◆ **SHORT TASK**: Using the sedimentary basin text below, say yes or no to whether each statement agrees with it, and quote the words from the text that decide each one. (a) The 2D site effect is part of the world's seismic codes. (b) The soil behavior model was treated as linear. (c) One of the three waves had a dominant frequency of 4 Hz.

Since most cities have been constructed in the vicinity of or on sedimentary basins, geotechnical earthquake engineering devotes particular attention to effects of the sedimentary basins. Basin edge curvature deposited with soft soils are capable to trap the body waves and generated surface waves within the deposit layers. Such waves could create stronger and lengthier vibrations than those estimated in a 1D analysis that assumes the shear waves to be vertically propagated.
Although critically important, the 2D effect of the site has not been included in seismic codes and standards of the world. This might be due to the fact that the site effect depends on a number of parameters such as the site geometry, the type of wave excitement, properties of the materials, etc. that in return make it almost out of the question to make predictions about the effect. This study was an effort to compare the responses of four sedimentary basins with hypothetical geometries of rectangular, trapezoidal, elliptical, and triangular shapes in order to examine the effect of the geometrical shape of the basin on its responses and the extent of the response sensitivity to the excitation frequency of the wave. The study assumed the edge to depth proportion to be both constant and equal in all four basins so that the effect of the geometrical shape could be equally examined and compared in all four basins.      
Material and methods
In order to validate the results of the sedimentary basin modeling, firstly, ABAQUS finite element software was used to create a free field motion of a semi-circular alluvium valley in accordance with Kamalian et al. (2006) and Moassesian and Darvinsky (1987).  Then, the results from the model were compared with those from the above mentioned studies. The following descriptions are to present the model in details.
To evaluate the geometrical effect of the sedimentary basin on its response, the authors relied on the software to examine four sedimentary basins with the fundamental frequency (2.04 Hz). The basins enjoyed rectangular, trapezoidal, elliptical, and triangular geometrical shapes with a constant edge to depth proportion (49m to 300m respectively). The implicit method was also applied to perform the dynamic analysis. The materials were all viscoelastic and homogeneous. The soil behavior/treatment model was considered to be of a linear nature.  The Rayleigh damping model was used to specify the damping level. The soil element was a plane strain and SV waves (the Ricker wavelet) were used for seismic loadings in a vertical dispersion. The side boundaries (right and left) of the model were of a combinational type (viscous and free field boundaries); the down side boundary was composed of viscous. To achieve higher levels of wave absorptions, heavy columns were used as the free filed columns.
Next, it was the time to conduct the 1D analysis of the site. Three waves were in use in order to examine the effect of the frequency content of the excitation load on the basin response: 1) a wave with the dominant frequency of 1Hz that was out of the frequency range of all basins (2.04 Hz), a second wave with the dominant frequency of 2Hz that was close to the fundamental frequency of all basins, and a third wave with the dominant frequency of 4Hz. The waves were applied to a 2Dmodel. The results were compared with those obtained from a 1Dmodel in terms of the timing.

◆ **DATA EXTRACT**:
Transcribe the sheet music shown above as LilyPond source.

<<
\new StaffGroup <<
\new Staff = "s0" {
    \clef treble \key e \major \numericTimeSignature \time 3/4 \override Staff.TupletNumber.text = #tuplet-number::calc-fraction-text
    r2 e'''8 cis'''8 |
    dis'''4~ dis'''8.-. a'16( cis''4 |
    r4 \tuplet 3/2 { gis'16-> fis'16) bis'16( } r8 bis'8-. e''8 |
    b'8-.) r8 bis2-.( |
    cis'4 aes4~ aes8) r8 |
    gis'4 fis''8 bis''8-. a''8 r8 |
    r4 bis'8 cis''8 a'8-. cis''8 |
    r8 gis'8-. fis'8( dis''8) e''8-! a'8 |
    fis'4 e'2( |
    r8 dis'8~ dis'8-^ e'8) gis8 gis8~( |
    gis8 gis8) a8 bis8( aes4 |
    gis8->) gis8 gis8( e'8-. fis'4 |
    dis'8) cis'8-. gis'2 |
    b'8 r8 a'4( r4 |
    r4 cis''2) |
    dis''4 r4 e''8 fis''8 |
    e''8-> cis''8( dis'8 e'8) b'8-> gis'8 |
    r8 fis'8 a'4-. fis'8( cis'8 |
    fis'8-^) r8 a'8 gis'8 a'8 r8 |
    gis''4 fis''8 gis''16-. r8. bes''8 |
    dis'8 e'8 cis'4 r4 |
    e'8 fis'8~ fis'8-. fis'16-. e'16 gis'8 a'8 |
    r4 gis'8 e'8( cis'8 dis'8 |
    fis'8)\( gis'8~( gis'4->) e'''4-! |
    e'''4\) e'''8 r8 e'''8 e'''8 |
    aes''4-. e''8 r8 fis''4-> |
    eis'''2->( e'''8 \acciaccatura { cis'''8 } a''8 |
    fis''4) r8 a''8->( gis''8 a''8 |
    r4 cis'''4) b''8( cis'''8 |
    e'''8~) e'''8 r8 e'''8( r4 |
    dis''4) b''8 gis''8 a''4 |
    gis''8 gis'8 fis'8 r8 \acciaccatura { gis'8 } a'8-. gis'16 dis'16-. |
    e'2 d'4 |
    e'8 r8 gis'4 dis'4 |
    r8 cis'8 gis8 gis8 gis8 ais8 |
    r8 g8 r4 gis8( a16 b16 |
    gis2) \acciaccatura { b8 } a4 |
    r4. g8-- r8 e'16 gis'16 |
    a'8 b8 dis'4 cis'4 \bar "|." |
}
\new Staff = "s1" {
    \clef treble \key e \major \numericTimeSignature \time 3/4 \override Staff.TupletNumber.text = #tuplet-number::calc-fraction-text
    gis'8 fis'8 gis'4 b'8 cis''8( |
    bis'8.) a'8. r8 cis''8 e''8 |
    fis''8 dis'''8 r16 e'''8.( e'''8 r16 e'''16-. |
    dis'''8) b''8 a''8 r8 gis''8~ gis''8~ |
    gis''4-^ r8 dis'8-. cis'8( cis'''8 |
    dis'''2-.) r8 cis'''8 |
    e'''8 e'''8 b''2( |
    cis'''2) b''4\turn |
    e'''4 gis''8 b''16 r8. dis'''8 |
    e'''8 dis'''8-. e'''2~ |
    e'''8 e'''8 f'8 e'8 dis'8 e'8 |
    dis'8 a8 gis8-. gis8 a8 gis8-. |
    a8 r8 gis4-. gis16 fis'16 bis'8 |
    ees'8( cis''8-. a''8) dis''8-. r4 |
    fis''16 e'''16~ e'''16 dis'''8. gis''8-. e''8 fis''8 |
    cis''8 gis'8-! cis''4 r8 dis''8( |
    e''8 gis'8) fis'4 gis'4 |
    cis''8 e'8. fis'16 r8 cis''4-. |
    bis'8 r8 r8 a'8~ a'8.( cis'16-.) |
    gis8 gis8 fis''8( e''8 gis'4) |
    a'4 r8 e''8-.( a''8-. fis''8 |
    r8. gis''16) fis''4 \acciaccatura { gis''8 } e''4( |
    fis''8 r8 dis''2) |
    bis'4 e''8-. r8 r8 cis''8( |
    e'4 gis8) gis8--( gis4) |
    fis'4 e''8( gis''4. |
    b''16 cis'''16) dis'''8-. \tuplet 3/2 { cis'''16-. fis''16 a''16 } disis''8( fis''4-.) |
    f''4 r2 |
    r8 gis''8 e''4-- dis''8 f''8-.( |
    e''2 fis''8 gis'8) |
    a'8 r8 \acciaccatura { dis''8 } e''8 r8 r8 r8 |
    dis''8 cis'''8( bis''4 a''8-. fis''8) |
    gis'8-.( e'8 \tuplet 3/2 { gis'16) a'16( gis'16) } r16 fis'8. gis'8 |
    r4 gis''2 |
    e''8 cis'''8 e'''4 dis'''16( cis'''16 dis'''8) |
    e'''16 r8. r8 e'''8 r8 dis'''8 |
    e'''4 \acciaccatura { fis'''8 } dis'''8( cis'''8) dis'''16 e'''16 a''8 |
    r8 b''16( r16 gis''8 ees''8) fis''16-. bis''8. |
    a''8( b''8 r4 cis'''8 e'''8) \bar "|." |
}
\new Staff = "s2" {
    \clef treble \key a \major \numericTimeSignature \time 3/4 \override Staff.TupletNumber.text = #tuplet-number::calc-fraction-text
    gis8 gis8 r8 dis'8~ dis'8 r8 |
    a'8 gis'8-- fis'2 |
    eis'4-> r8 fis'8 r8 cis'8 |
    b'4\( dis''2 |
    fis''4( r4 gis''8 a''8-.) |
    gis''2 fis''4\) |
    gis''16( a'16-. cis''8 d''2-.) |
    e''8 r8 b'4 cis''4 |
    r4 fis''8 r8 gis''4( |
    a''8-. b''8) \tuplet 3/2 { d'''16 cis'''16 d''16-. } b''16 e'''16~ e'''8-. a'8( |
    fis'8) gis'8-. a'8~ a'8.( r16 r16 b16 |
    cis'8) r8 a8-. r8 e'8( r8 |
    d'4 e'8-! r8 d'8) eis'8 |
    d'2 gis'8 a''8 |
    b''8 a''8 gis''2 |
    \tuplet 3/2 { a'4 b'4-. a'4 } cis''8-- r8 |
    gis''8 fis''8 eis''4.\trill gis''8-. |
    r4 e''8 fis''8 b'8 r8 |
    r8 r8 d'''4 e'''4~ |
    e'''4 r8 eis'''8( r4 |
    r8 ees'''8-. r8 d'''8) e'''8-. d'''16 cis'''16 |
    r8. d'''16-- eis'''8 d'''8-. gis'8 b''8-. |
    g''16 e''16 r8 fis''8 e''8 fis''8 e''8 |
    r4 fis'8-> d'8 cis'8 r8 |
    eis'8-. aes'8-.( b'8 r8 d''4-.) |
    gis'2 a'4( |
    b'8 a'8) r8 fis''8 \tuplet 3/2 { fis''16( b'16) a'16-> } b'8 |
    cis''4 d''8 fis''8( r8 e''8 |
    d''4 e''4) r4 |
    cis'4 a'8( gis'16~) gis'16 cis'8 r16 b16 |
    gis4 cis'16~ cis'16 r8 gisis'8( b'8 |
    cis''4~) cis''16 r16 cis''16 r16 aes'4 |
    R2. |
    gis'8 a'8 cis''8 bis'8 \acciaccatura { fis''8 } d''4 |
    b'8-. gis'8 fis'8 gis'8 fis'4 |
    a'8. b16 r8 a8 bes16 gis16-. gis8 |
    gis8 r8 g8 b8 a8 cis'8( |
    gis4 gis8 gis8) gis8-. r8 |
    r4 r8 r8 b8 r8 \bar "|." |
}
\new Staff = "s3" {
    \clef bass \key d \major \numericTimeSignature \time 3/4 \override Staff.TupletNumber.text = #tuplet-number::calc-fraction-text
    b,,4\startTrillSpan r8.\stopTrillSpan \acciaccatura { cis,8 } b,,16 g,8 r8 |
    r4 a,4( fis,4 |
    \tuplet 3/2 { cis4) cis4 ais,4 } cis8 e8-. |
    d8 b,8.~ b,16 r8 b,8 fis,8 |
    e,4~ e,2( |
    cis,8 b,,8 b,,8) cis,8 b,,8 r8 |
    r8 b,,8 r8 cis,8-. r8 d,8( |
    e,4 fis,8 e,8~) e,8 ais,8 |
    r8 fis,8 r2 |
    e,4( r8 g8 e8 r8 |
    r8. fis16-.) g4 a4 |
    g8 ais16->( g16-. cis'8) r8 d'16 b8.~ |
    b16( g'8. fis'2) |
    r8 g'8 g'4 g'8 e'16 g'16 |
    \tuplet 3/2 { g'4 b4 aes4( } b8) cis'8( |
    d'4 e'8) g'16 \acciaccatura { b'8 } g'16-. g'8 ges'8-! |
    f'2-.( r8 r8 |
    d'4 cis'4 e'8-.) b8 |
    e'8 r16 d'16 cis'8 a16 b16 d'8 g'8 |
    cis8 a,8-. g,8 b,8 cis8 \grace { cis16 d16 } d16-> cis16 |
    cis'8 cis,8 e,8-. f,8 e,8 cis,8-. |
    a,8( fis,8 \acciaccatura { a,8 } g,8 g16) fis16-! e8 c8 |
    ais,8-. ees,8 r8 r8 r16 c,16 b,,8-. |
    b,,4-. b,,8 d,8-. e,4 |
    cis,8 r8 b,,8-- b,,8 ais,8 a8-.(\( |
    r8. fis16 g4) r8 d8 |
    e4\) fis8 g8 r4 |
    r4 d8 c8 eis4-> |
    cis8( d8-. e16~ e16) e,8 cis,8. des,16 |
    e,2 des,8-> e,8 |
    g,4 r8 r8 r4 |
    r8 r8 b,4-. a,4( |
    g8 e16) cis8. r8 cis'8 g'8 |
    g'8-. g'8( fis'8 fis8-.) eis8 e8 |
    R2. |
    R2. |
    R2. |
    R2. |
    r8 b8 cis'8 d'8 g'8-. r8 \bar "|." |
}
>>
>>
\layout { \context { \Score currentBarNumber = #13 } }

◆ **TASK OUTPUT**:
(a) No: "the 2D effect of the site has not been included in seismic codes and standards of the world"
(b) Yes: "The soil behavior/treatment model was considered to be of a linear nature."
(c) Yes: "a third wave with the dominant frequency of 4Hz"